I think this would help the development of a vaccine to help prevent AIDS.


I think that patents help medicine because it prevents cheap, ineffective knock-off medicine from being made in the first few years. After that, the patent expires which is a good thing because it gives other companies the right to expand and improve that medicine.


Scientists should know that their research to find medicine for such diseases a AIDS can save numerous people. Patents only protect the scientists, not those who actually have the illness and need a cure.


I can see both points that are brought up above, but too often drug companies spend their money on developing lifestyle drugs instead of really curing anything of substance. I'm sure Viagra has helped thousands of men become happier, but has it saved any lives?


Patents are an incentive for research and investment, they are not the enemy, We need innovative solutions by which everyone has equal access, that is defined by their health status and not by their financial status. The solution is not to de-incentivize pharma companies and their investors/stockholders. The solution is about bringing pharma to the table and find ways to increase access and equity. We must stop seeing pharma as the enemy, without vaccines and medicines, health status will not be the same. Unless governments are willing to invest their budgets in research, let’s not kill pharmaceutical research.

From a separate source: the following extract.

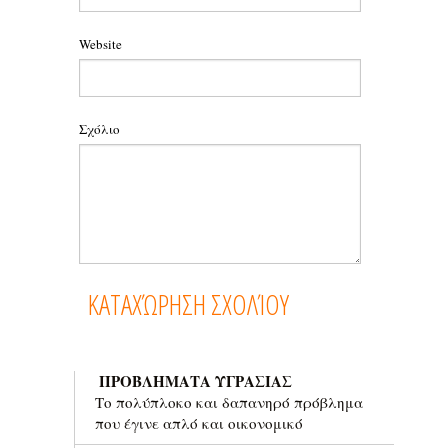
Website
Σχόλιο
ΠΡΟΒΛΗΜΑΤΑ ΥΓΡΑΣΙΑΣ
Το πολύπλοκο και δαπανηρό πρόβλημα
που έγινε απλό και οικονομικό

A win-win solution is needed and our efforts should be geared into finding the solution not criticizing the pharma industry.


The availability of profits do often drive innovation, so I see that point, however the results of innovation should not be the exclusive domain of the privileged when people's health and a nation's well being is on the line. One could investigate the entire process/costs of bringing drugs to market, look for efficiencies there, then determine percent of reduced cost/free drugs that the pharmaceutical needs to make available in order to be granted the patent.


Checking out this site, pretty cool!